Goal of the exercise — Return exactly the span of lines in the following data that opens with the line containing "SUSPICION | WARNING ISSUED |" and closes with the line containing "COMPLAINT | NO ACTION REQUIRED |". Include nothing else.

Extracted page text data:
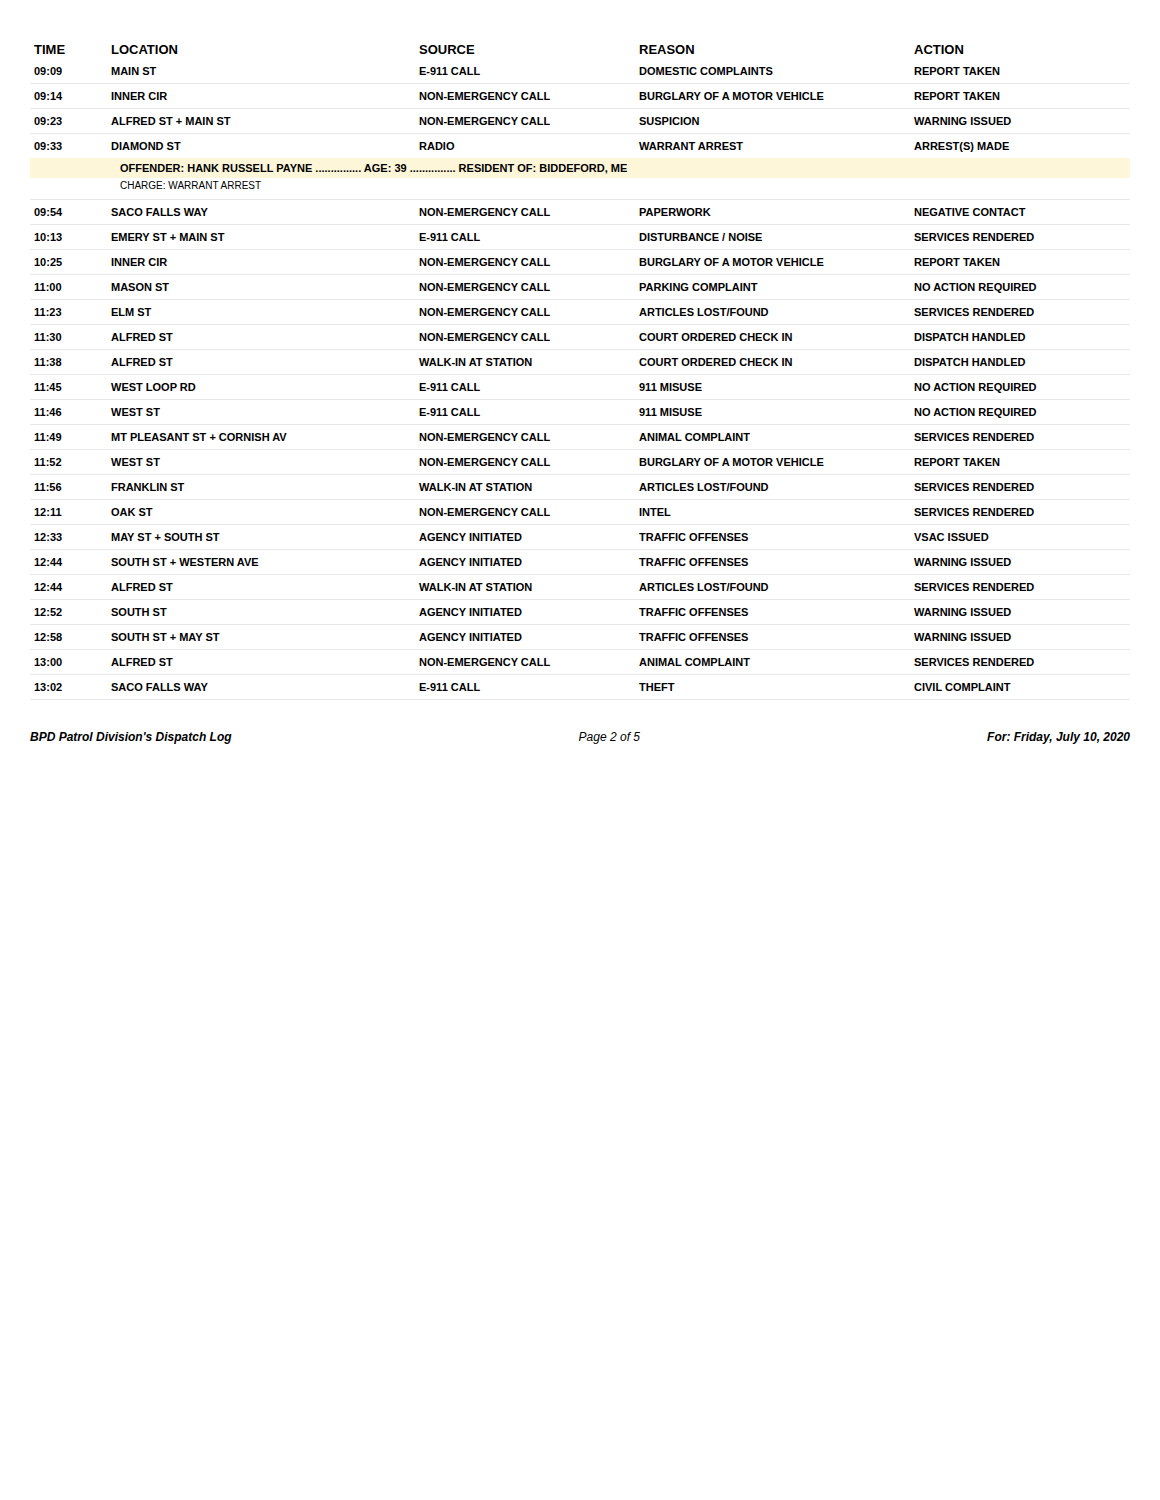| TIME | LOCATION | SOURCE | REASON | ACTION |
| --- | --- | --- | --- | --- |
| 09:09 | MAIN ST | E-911 CALL | DOMESTIC COMPLAINTS | REPORT TAKEN |
| 09:14 | INNER CIR | NON-EMERGENCY CALL | BURGLARY OF A MOTOR VEHICLE | REPORT TAKEN |
| 09:23 | ALFRED ST + MAIN ST | NON-EMERGENCY CALL | SUSPICION | WARNING ISSUED |
| 09:33 | DIAMOND ST | RADIO | WARRANT ARREST | ARREST(S) MADE |
| OFFENDER: HANK RUSSELL PAYNE ............... AGE: 39 ............... RESIDENT OF: BIDDEFORD, ME |
| CHARGE: WARRANT ARREST |
| 09:54 | SACO FALLS WAY | NON-EMERGENCY CALL | PAPERWORK | NEGATIVE CONTACT |
| 10:13 | EMERY ST + MAIN ST | E-911 CALL | DISTURBANCE / NOISE | SERVICES RENDERED |
| 10:25 | INNER CIR | NON-EMERGENCY CALL | BURGLARY OF A MOTOR VEHICLE | REPORT TAKEN |
| 11:00 | MASON ST | NON-EMERGENCY CALL | PARKING COMPLAINT | NO ACTION REQUIRED |
| 11:23 | ELM ST | NON-EMERGENCY CALL | ARTICLES LOST/FOUND | SERVICES RENDERED |
| 11:30 | ALFRED ST | NON-EMERGENCY CALL | COURT ORDERED CHECK IN | DISPATCH HANDLED |
| 11:38 | ALFRED ST | WALK-IN AT STATION | COURT ORDERED CHECK IN | DISPATCH HANDLED |
| 11:45 | WEST LOOP RD | E-911 CALL | 911 MISUSE | NO ACTION REQUIRED |
| 11:46 | WEST ST | E-911 CALL | 911 MISUSE | NO ACTION REQUIRED |
| 11:49 | MT PLEASANT ST + CORNISH AV | NON-EMERGENCY CALL | ANIMAL COMPLAINT | SERVICES RENDERED |
| 11:52 | WEST ST | NON-EMERGENCY CALL | BURGLARY OF A MOTOR VEHICLE | REPORT TAKEN |
| 11:56 | FRANKLIN ST | WALK-IN AT STATION | ARTICLES LOST/FOUND | SERVICES RENDERED |
| 12:11 | OAK ST | NON-EMERGENCY CALL | INTEL | SERVICES RENDERED |
| 12:33 | MAY ST + SOUTH ST | AGENCY INITIATED | TRAFFIC OFFENSES | VSAC ISSUED |
| 12:44 | SOUTH ST + WESTERN AVE | AGENCY INITIATED | TRAFFIC OFFENSES | WARNING ISSUED |
| 12:44 | ALFRED ST | WALK-IN AT STATION | ARTICLES LOST/FOUND | SERVICES RENDERED |
| 12:52 | SOUTH ST | AGENCY INITIATED | TRAFFIC OFFENSES | WARNING ISSUED |
| 12:58 | SOUTH ST + MAY ST | AGENCY INITIATED | TRAFFIC OFFENSES | WARNING ISSUED |
| 13:00 | ALFRED ST | NON-EMERGENCY CALL | ANIMAL COMPLAINT | SERVICES RENDERED |
| 13:02 | SACO FALLS WAY | E-911 CALL | THEFT | CIVIL COMPLAINT |
BPD Patrol Division's Dispatch Log Page 2 of 5 For: Friday, July 10, 2020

Answer to this task —
| 09:23 | ALFRED ST + MAIN ST | NON-EMERGENCY CALL | SUSPICION | WARNING ISSUED |
| 09:33 | DIAMOND ST | RADIO | WARRANT ARREST | ARREST(S) MADE |
| OFFENDER: HANK RUSSELL PAYNE ............... AGE: 39 ............... RESIDENT OF: BIDDEFORD, ME |
| CHARGE: WARRANT ARREST |
| 09:54 | SACO FALLS WAY | NON-EMERGENCY CALL | PAPERWORK | NEGATIVE CONTACT |
| 10:13 | EMERY ST + MAIN ST | E-911 CALL | DISTURBANCE / NOISE | SERVICES RENDERED |
| 10:25 | INNER CIR | NON-EMERGENCY CALL | BURGLARY OF A MOTOR VEHICLE | REPORT TAKEN |
| 11:00 | MASON ST | NON-EMERGENCY CALL | PARKING COMPLAINT | NO ACTION REQUIRED |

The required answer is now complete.